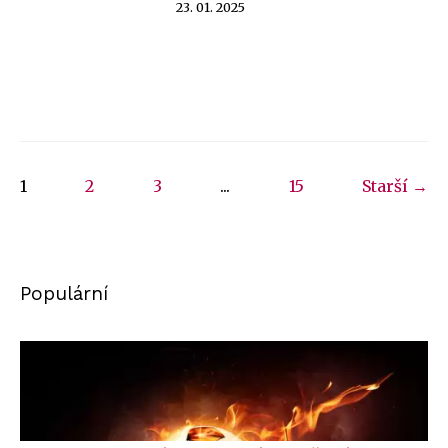
23. 01. 2025
1
2
3
...
15
Starší →
Populární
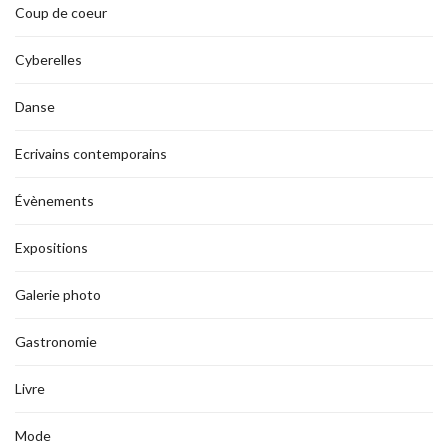
Coup de coeur
Cyberelles
Danse
Ecrivains contemporains
Évènements
Expositions
Galerie photo
Gastronomie
Livre
Mode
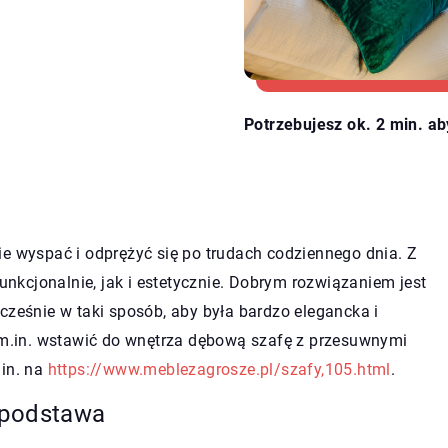
Potrzebujesz ok. 2 min. ab
ie wyspać i odprężyć się po trudach codziennego dnia. Z
kcjonalnie, jak i estetycznie. Dobrym rozwiązaniem jest
cześnie w taki sposób, aby była bardzo elegancka i
o m.in. wstawić do wnętrza dębową szafę z przesuwnymi
.in. na
https://www.meblezagrosze.pl/szafy,105.html
.
 podstawa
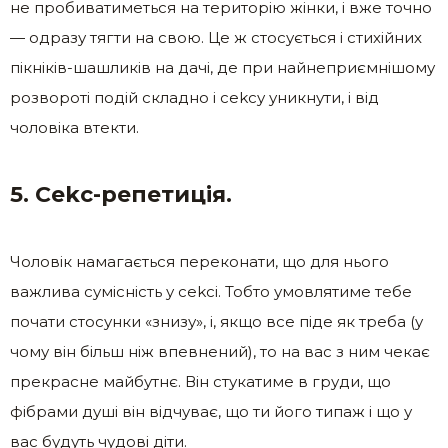
не пробиватиметься на територію жінки, і вже точно
— одразу тягти на свою. Це ж стосується і стихійних
пікніків-шашликів на дачі, де при найнеприємнішому
розвороті подій складно і сеkсу уникнути, і від
чоловіка втекти.
5. Сеkс-репетиція.
Чоловік намагається переконати, що для нього
важлива сумісність у сеkсі. Тобто умовлятиме тебе
почати стосунки «знизу», і, якщо все піде як треба (у
чому він більш ніж впевнений), то на вас з ним чекає
прекрасне майбутнє. Він стукатиме в груди, що
фібрами душі він відчуває, що ти його типаж і що у
вас будуть чудові діти.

* * * *

Without including any picture, restate every entry above exactly.

◆ **Solution below**:
23. 01. 2025
1
2
3
...
15
Starší →
Populární
Coup de coeur
Cyberelles
Danse
Ecrivains contemporains
Évènements
Expositions
Galerie photo
Gastronomie
Livre
Mode
Potrzebujesz ok. 2 min. ab
ie wyspać i odprężyć się po trudach codziennego dnia. Z
kcjonalnie, jak i estetycznie. Dobrym rozwiązaniem jest
cześnie w taki sposób, aby była bardzo elegancka i
o m.in. wstawić do wnętrza dębową szafę z przesuwnymi
.in. na
https://www.meblezagrosze.pl/szafy,105.html
.
 podstawa
не пробиватиметься на територію жінки, і вже точно
— одразу тягти на свою. Це ж стосується і стихійних
пікніків-шашликів на дачі, де при найнеприємнішому
розвороті подій складно і сеkсу уникнути, і від
чоловіка втекти.
5. Сеkс-репетиція.
Чоловік намагається переконати, що для нього
важлива сумісність у сеkсі. Тобто умовлятиме тебе
почати стосунки «знизу», і, якщо все піде як треба (у
чому він більш ніж впевнений), то на вас з ним чекає
прекрасне майбутнє. Він стукатиме в груди, що
фібрами душі він відчуває, що ти його типаж і що у
вас будуть чудові діти.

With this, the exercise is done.